Wednesday, September 9, 2009

New York Times

So this will be a combination of two papers that I have...Friday the 4th and Tuesday the 8th.
Fridays Paper:
A headline on the front page reads, For Poor, Firefighters Are Health Care Brigade. This article grabbed my eye because my father is a retired fire fighter of over 40 years. It wasn't until I was older when I learned that he was also a paramedic and responded to some of the most horrific medical calls, not just involving fires. The article touches on the health care crisis and it's affect on a firefighter's duty. "About 80 percent of the calls handled are medical emergencies because [Engine Company 10] serves one of the city's poorest areas, where few residents have health insurence..." Drug addiction, violent crimes and the increase in homeless people are also leading factors to the career change for firefighters. I feel like this issue is bigger than just firefighters and is just another example of how the health care crisis is affecting more than it's patients. On the plus side, fires are happening less thanks to new consumer protection laws and fireproofing technology, so medical emergencies are helping keep firefighters employed.
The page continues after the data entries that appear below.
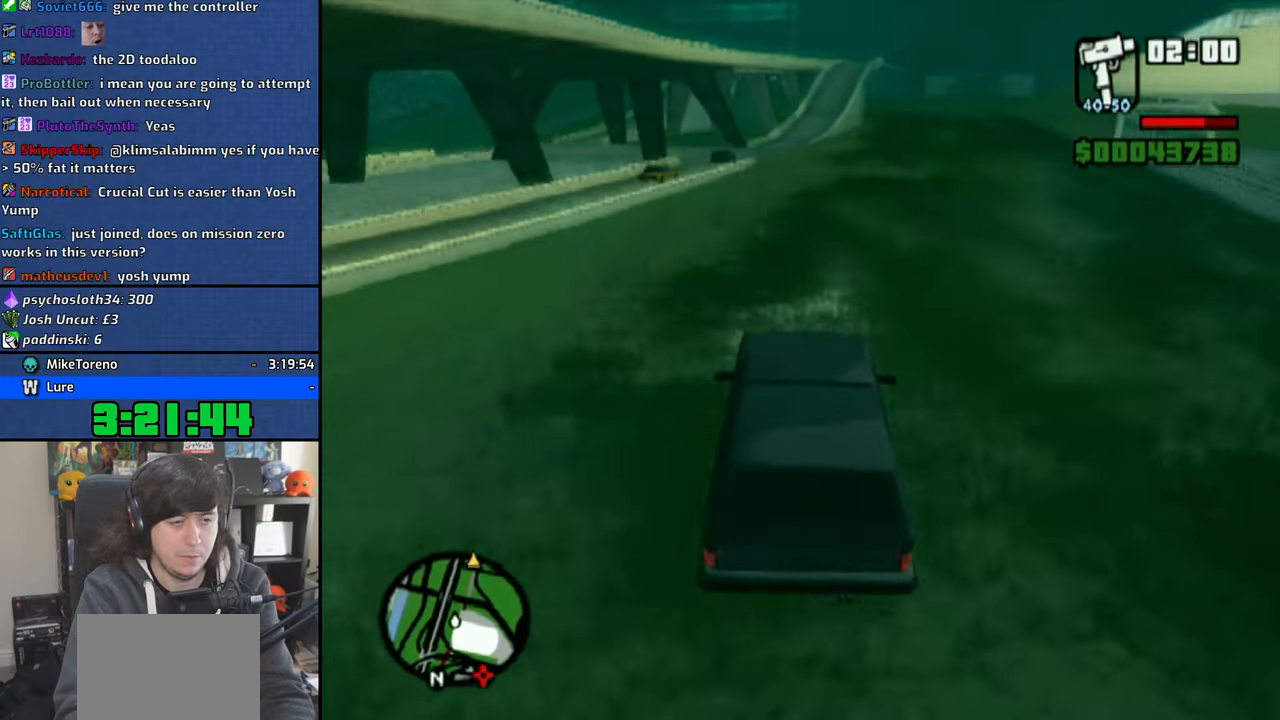
{"buttons": ["CROSS"], "left_stick": "center", "right_stick": "down", "events": []}
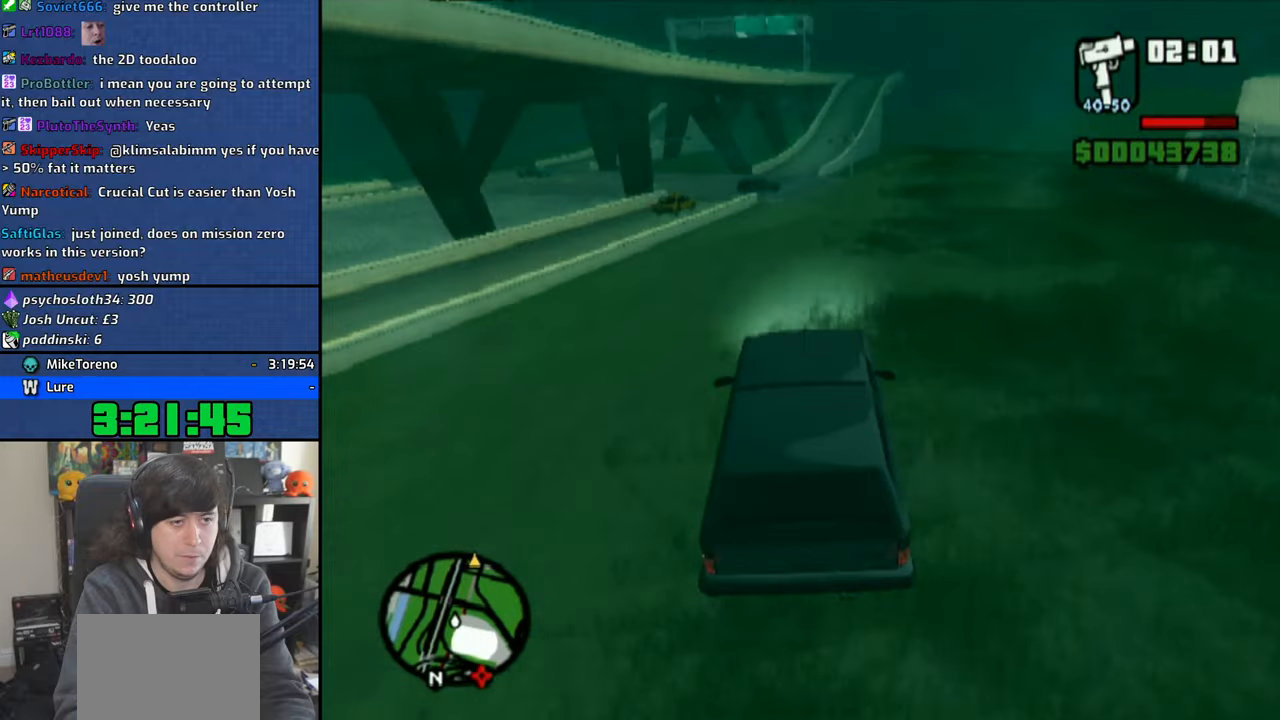
{"buttons": ["CROSS"], "left_stick": "center", "right_stick": "down", "events": [[333, "left_stick", "up-left"], [466, "left_stick", "center"]]}
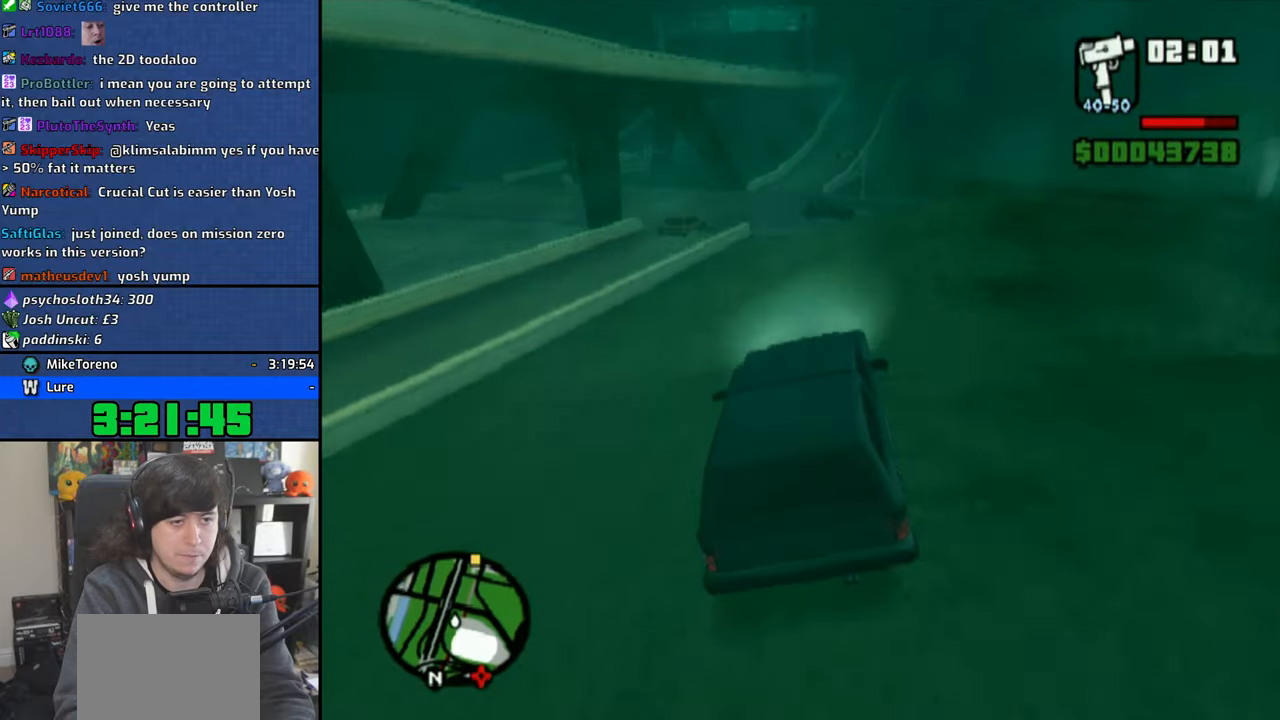
{"buttons": ["CROSS"], "left_stick": "center", "right_stick": "down", "events": [[300, "left_stick", "up-left"], [400, "left_stick", "center"]]}
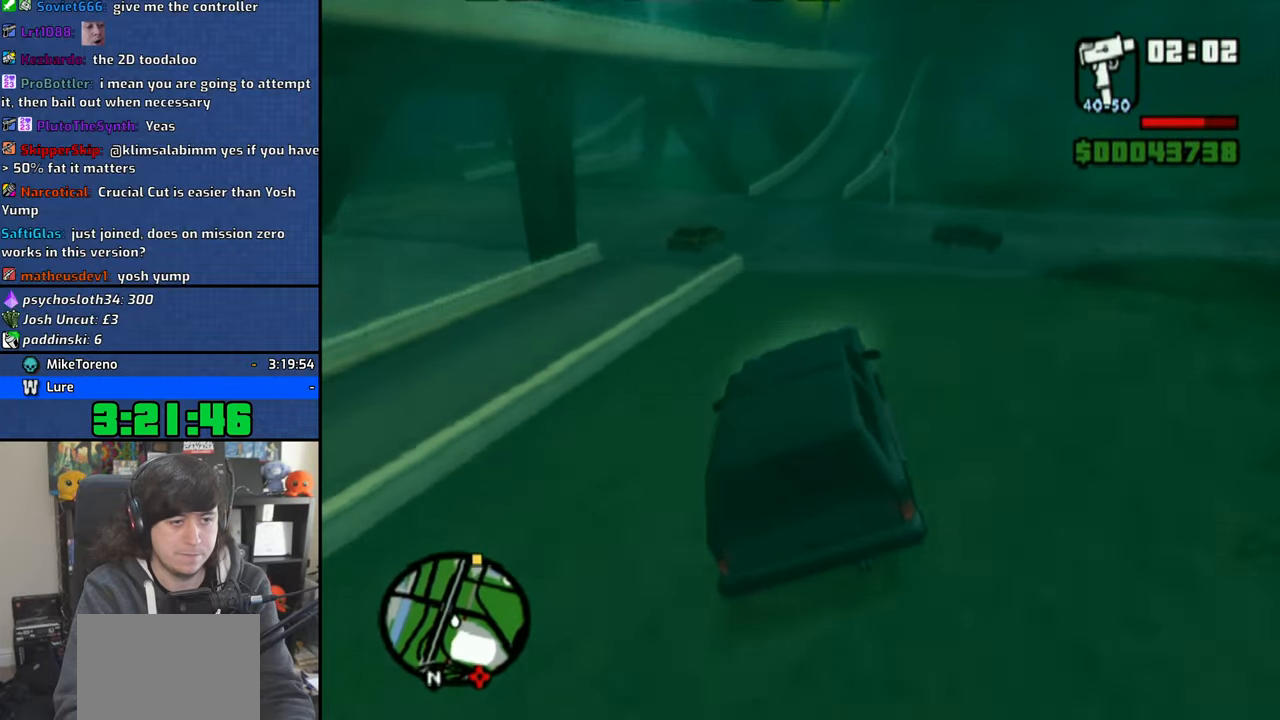
{"buttons": ["CROSS"], "left_stick": "up-left", "right_stick": "down", "events": [[466, "left_stick", "up-left"]]}
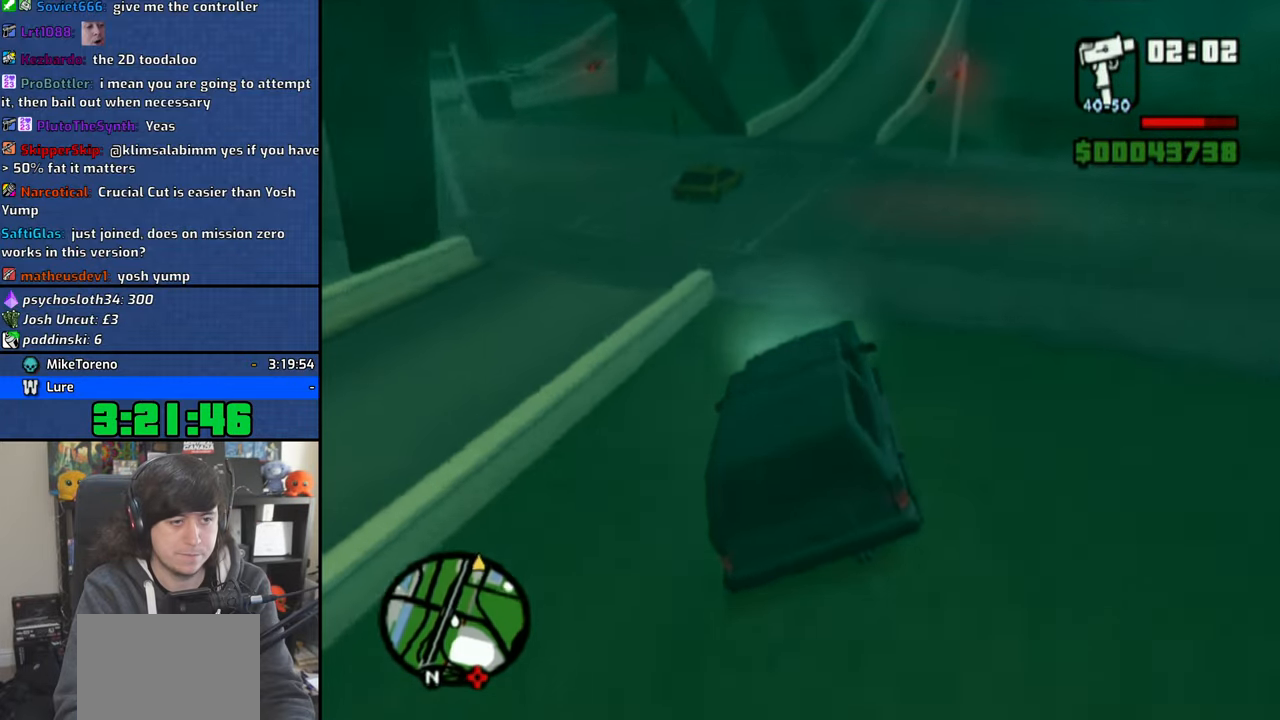
{"buttons": ["CROSS"], "left_stick": "right", "right_stick": "down", "events": [[100, "left_stick", "center"], [250, "left_stick", "right"]]}
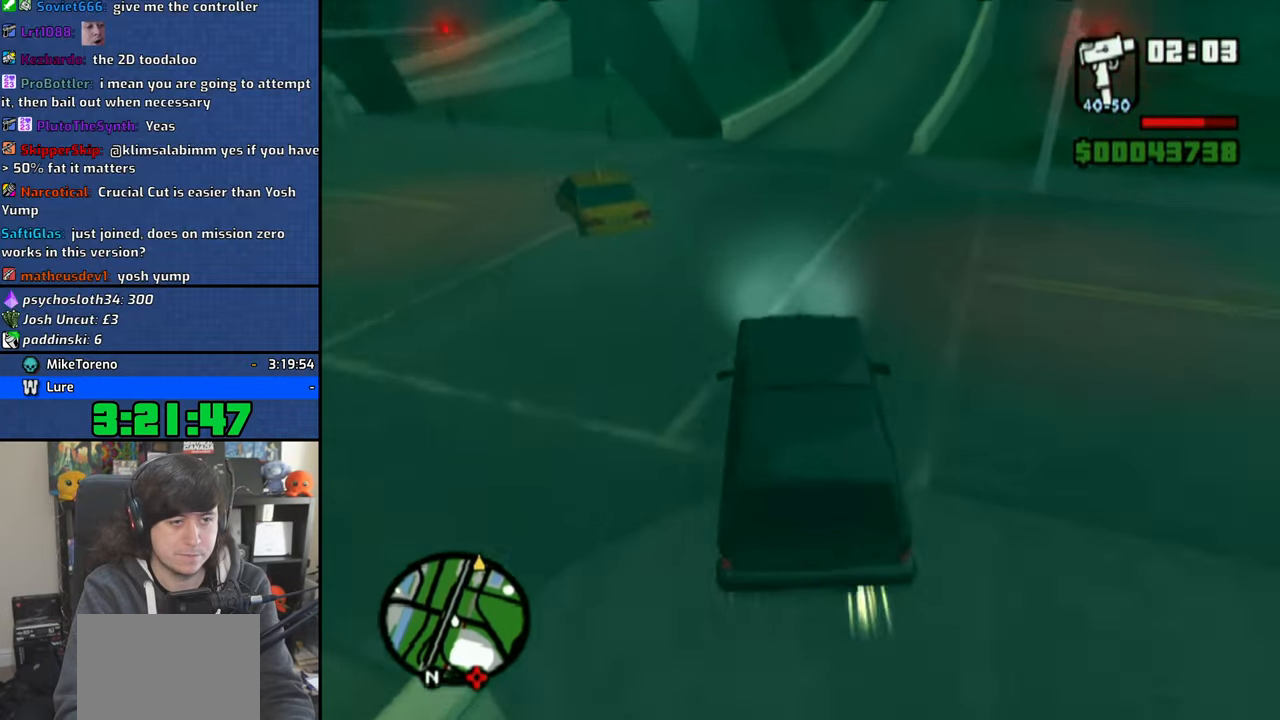
{"buttons": ["CROSS"], "left_stick": "right", "right_stick": "down", "events": []}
In other reports, back-to school sales are down, swine flu has killed 36 childern thus far, and global warming has significantly dettered an ice age inthe not so near future.

Tuesdays Paper:
I had planned on using this post to be taken from rather than the paper, however the front page of this issue was heart wrenching. A skeletal arm reaches out a canteen of water to a decreped looking woman in Kenya. The headline, Lush Land Dries Up, Withering Kenya's Hopes is a precautious introduction to the disturbing article. A devastating draught is sweeping across Kenya, killing lovestock, crops and children. It is causing high tension and deadly battles between once connected communities over the last pieces of fertile land. What's sad, is the Kenya is one of the most developed countries in Africa and houses the most UN offices as well as aid workers. It's another step back for aid workers in the country which were hopeful that Kenya was on the brink of a success story. The northern lands of Kenya have taken the hardest hit, many areas haven't seen a drop of rain in years and residents are relying on cacti and pig feed as a source of food, and because much of the country relies on hydropower for electricity, many go without power. The gonvernemnt conflicts with recent elections isn't helping matters and it seems as though Kenya is falling through it's own cracks of its arid land.

Other matters of interest in this issue: experts cite alternatives for the fight in Afghanistan, fewer flyers sent home from schools as they are being posted on the web, aa new computer program offeres fast help for HIV exposure, and cinnamon oil kills bacteria!

RECYCLE FUN: roll or crumble news papers for insulation or dog bed stuffing!